Highlights
- Automating Core Business Lines: created an AI/ML-powered application for financial data crawling and retrieval from multiple websites.
- 10x Data Storage Cost Reduction and Data Processing Time Optimization: improved data storage architecture and reduced the time necessary for manual data analysis from days to hours.
- Retrieving Mission-Critical Business Data: developed a solution to retrieve data from diverse financial reports and annotate it with 150+ business rules.
- Strategic Cloud Transformation: successfully migrated an investment analytics platform to the cloud and achieved close-to-limitless scalability, increased processing speed, improved operational efficiency, and massive cost reduction by leveraging AWS and serverless architecture.
Client
Our client, Morningstar, Inc., is one of the premier asset management companies in the United States that employs more than 12,000 people, operates in 32 countries, and manages an investment portfolio above $200 billion. In 2018, the company’s revenue exceeded $1 billion. Morningstar, Inc. provides investors with company information, forecasts, and related proprietary analytics for evaluation of the investment potential of various businesses.
Product
SPD Technology is a long-term custom software development partner for Morningstar, Inc, delivering several major projects for the client, including:
- The Kessler Application allows users to create watch lists for tracking the performance of stocks before their purchase. It is possible to build charts to see the performance of stocks over time, as well as compare different regional markets to the different asset classes. There is also the Investment Calendar, that helps users keep track of the various important investment events, like IPO releases and dividend payments.

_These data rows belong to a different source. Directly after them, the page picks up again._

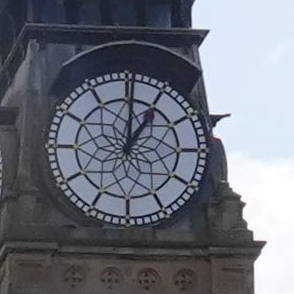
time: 1:00
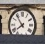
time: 7:53
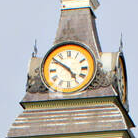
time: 4:50
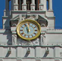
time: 5:57
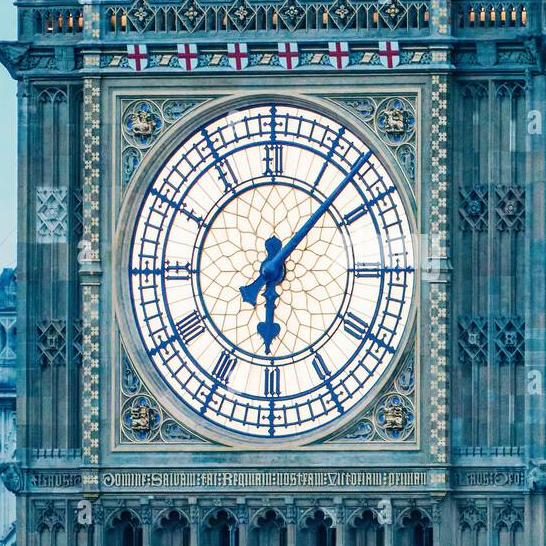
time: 6:07
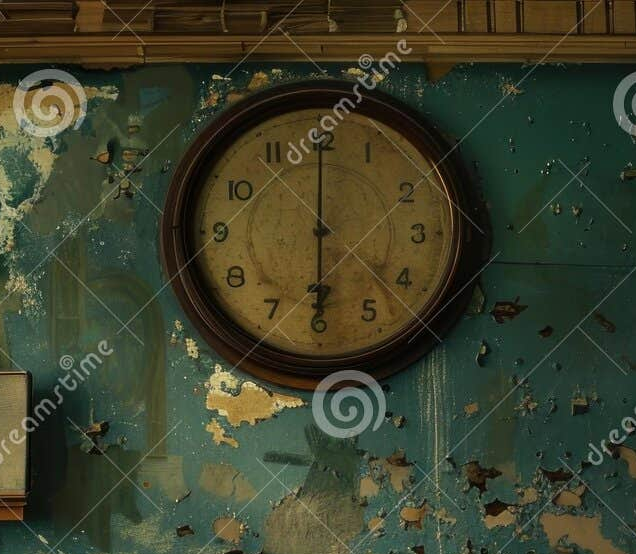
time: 6:00
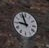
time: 8:56
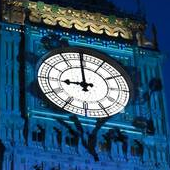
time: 8:59
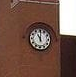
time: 11:00
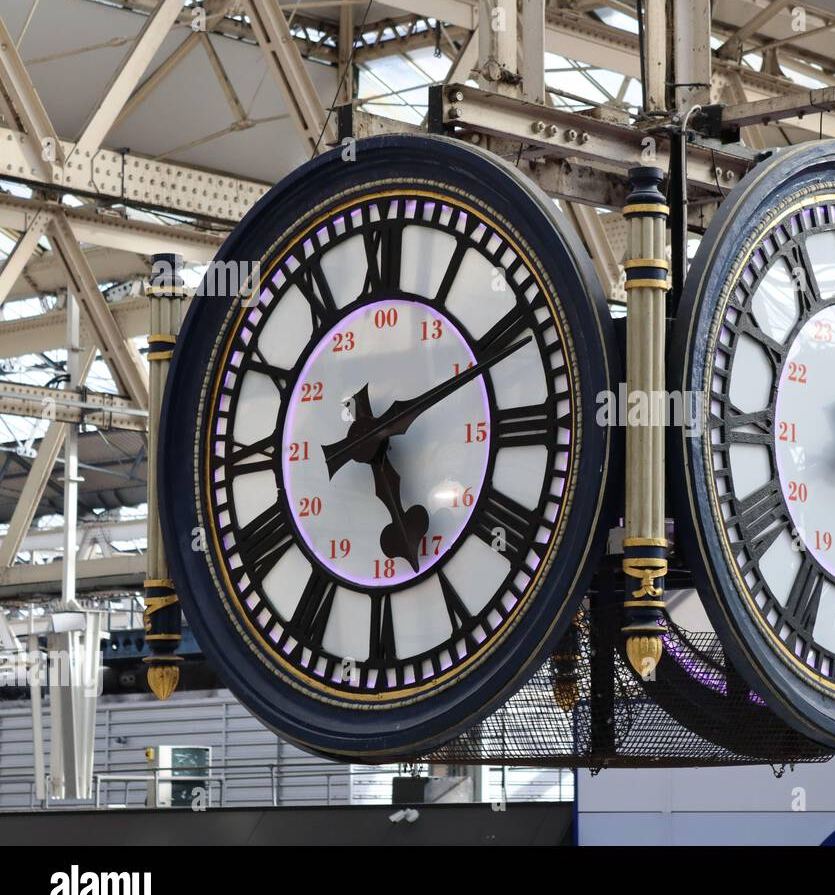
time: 5:11
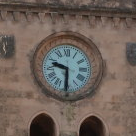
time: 9:30
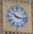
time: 10:17
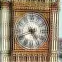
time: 4:41
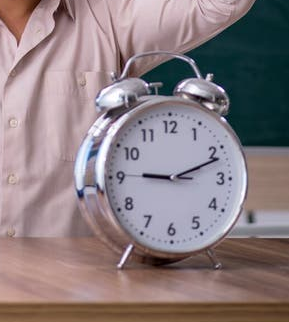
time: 9:11
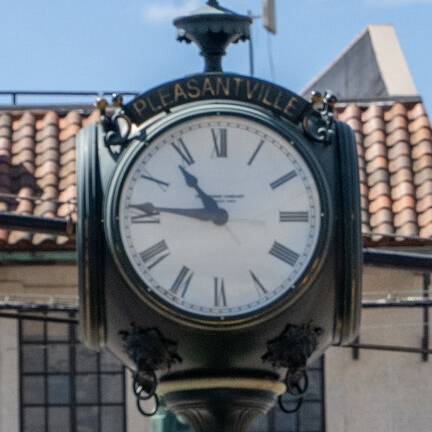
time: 10:45
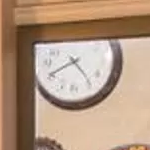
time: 4:40
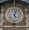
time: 5:03
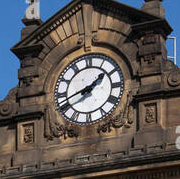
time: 1:42
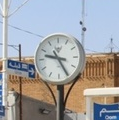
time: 9:25
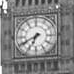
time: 6:40
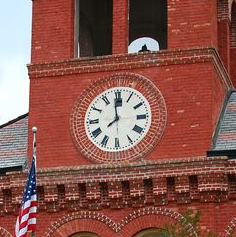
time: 7:59
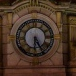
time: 6:25
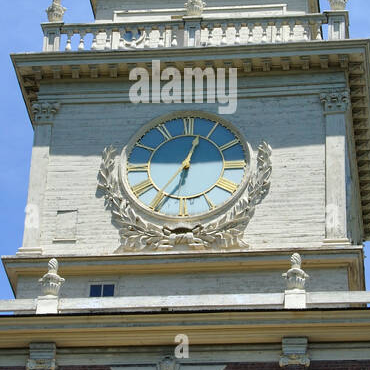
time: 12:34
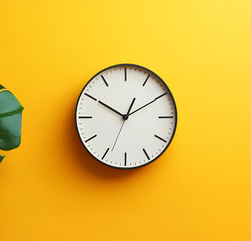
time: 12:49
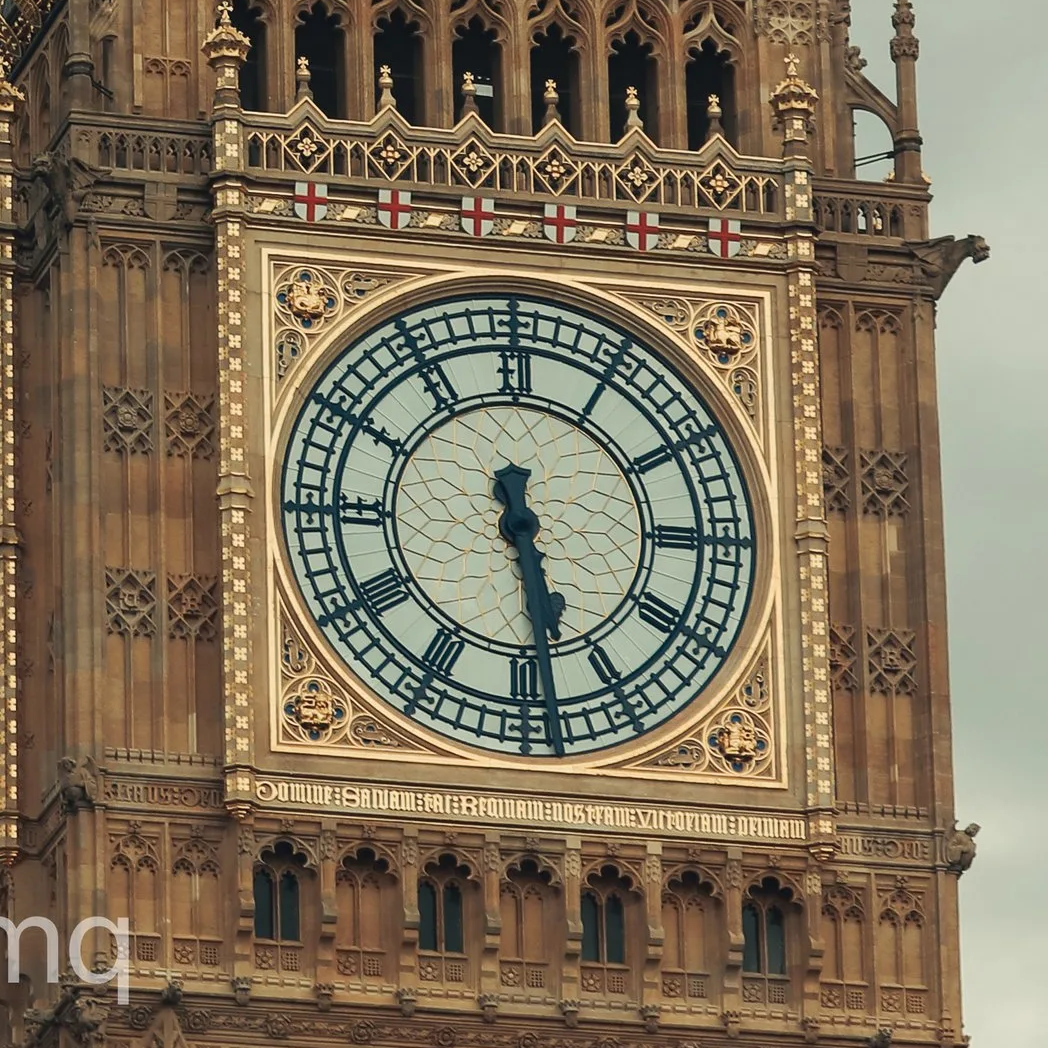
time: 5:28
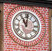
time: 11:01
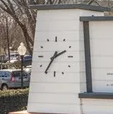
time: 2:35
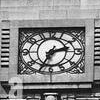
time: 2:34
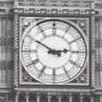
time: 2:50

- An AI/ML-Powered Web Crawler Application that uses sets of keywords to search for health savings plan data across numerous websites. It retrieves data in the form of text excerpts, categorizes, and prioritizes it for further analysis.

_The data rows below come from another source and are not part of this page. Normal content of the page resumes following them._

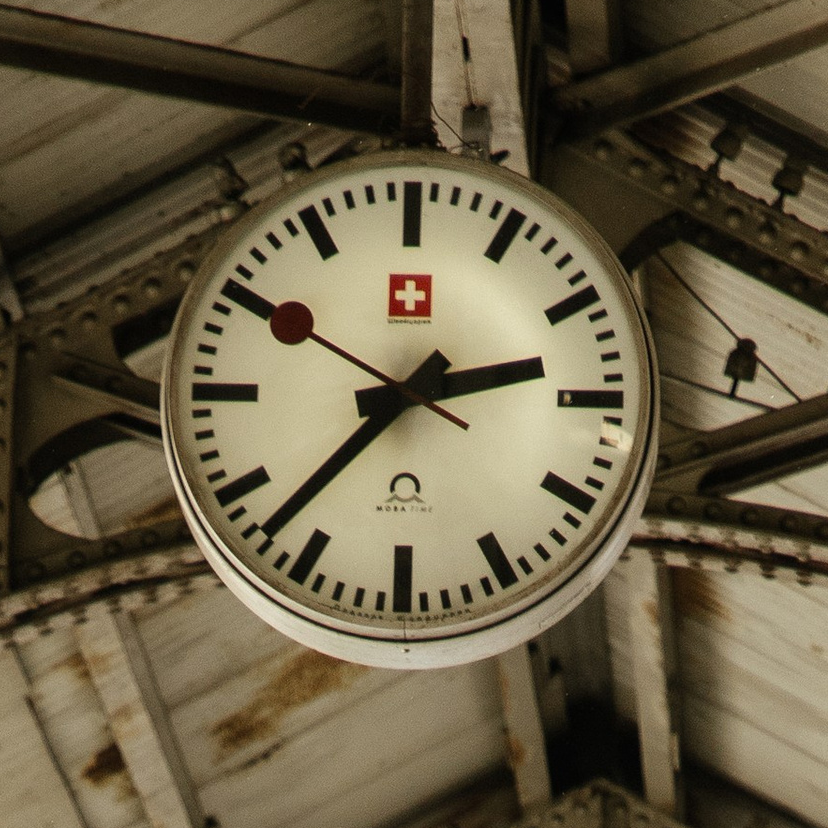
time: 2:37
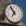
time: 6:54
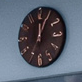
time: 12:04
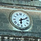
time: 6:11
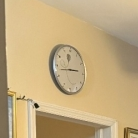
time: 2:42
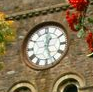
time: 1:01
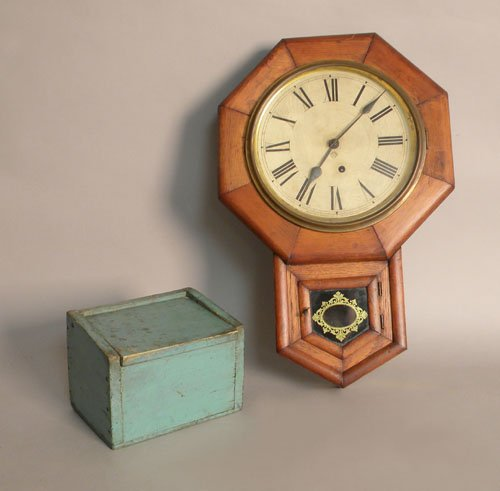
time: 7:07
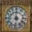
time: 5:59
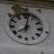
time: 8:01
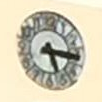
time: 5:15
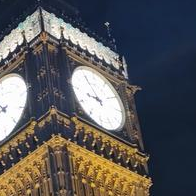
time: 8:54
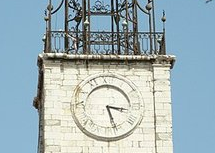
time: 3:26
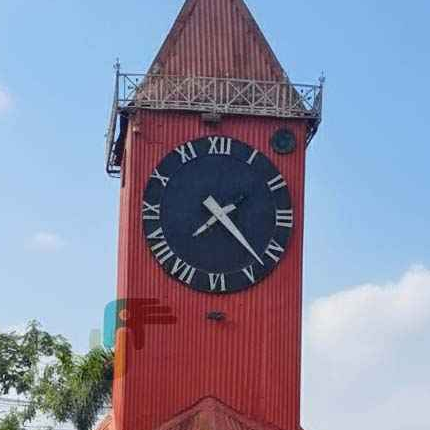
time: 7:22
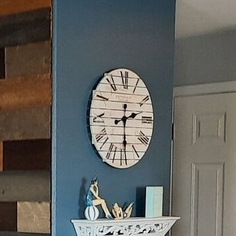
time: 2:29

- A Data Collection Application that allows retrieving data from one of the world’s biggest IPO databases, annotating this data, and streaming it via a 3d-party financial application. The data that can be retrieved includes around 70 various data points and to validate the manually annotated data, the application utilizes around 150 business rules. Key components of this product include a data annotation module, a data collection module, and a data validation module.
Goals and objectives
For an AI/ML-Powered Web Crawler Application:
- Data Collection Process Automation: developing a cutting-edge solution powered by Artificial Intelligence to automate a complex process of the collection of relevant financial information from hundreds of different sources on the web.

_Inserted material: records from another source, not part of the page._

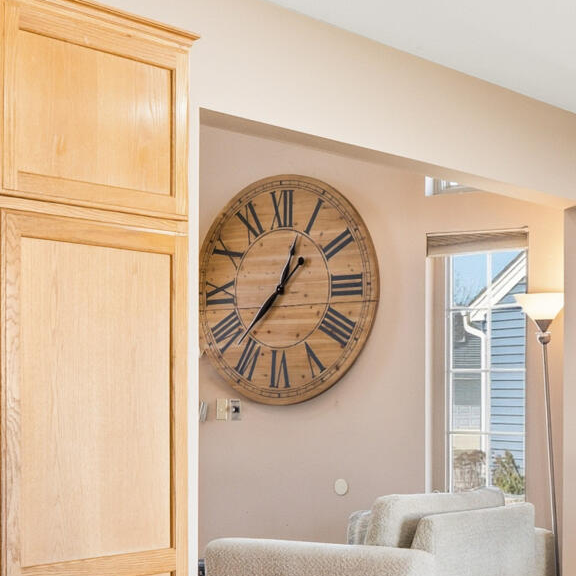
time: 12:37
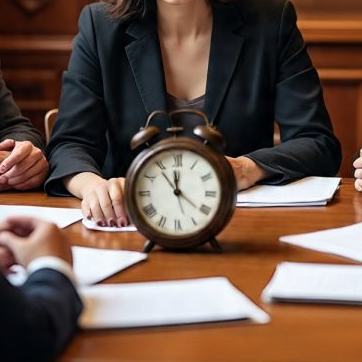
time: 11:54
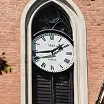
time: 1:43
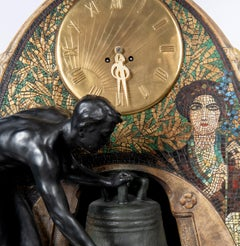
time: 6:29
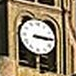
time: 3:14
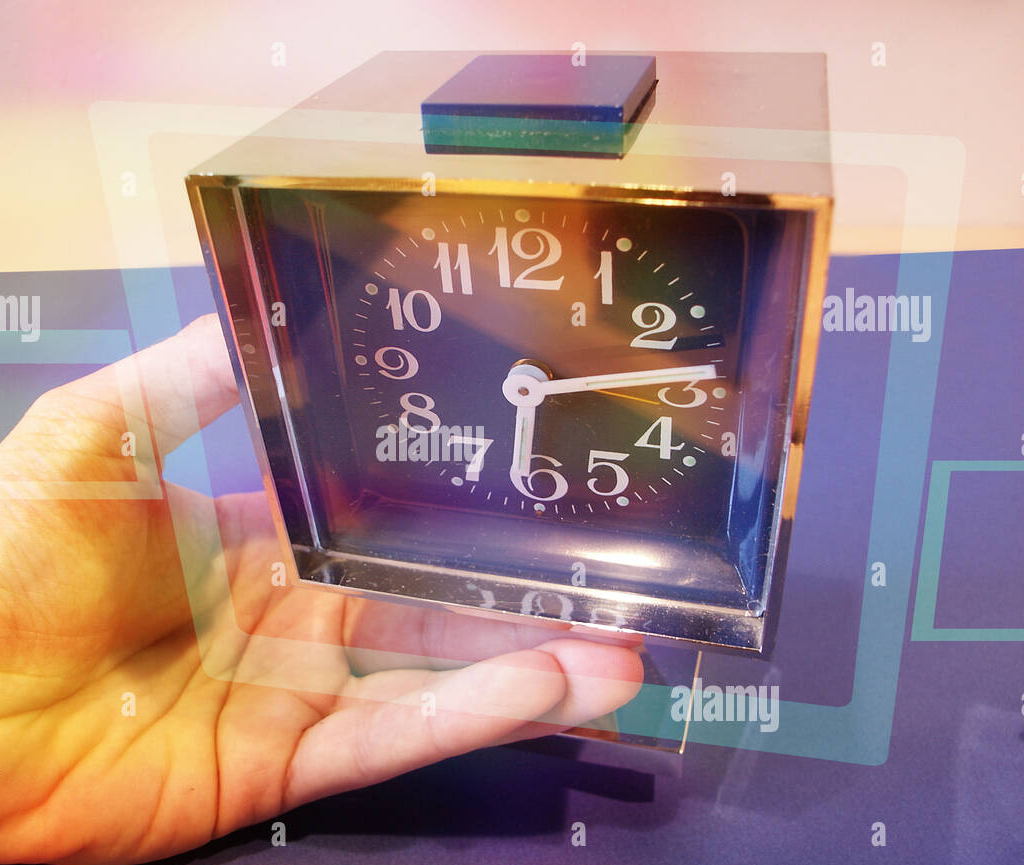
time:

- Data Extraction Functionality: enabling our web crawling functionality to correctly extract only relevant data for further analysis by human experts.
- Effective Data Points Comparison: delivering functionality for correct and timely detection of changes in gathered information.
- Performance Optimization: maximizing the efficiency of our Web Crawler app by seamlessly integrating it into the client’s ecosystems without disrupting any business processes.
- Implementing Data Streaming: developing a solution for transferring collected information to the client’s analytics team on another continent to conduct deeper analysis and extract more business insights.
For a Data Collection Application:
- Automation of Financial Reports Data Collection: developing a solution that enables automation of the data collection process and delivers this information to one of the partners of our client via a modern financial app.
For a Kessler Application:
- Cloud Migration: transfer the data from an existing legacy platform to our modern cloud-based solution.
- Benefit from Serverless Architecture: leverage the serverless architecture and offer our client key advantages, including unprecedented scalability and lower costs on infrastructure management overhead.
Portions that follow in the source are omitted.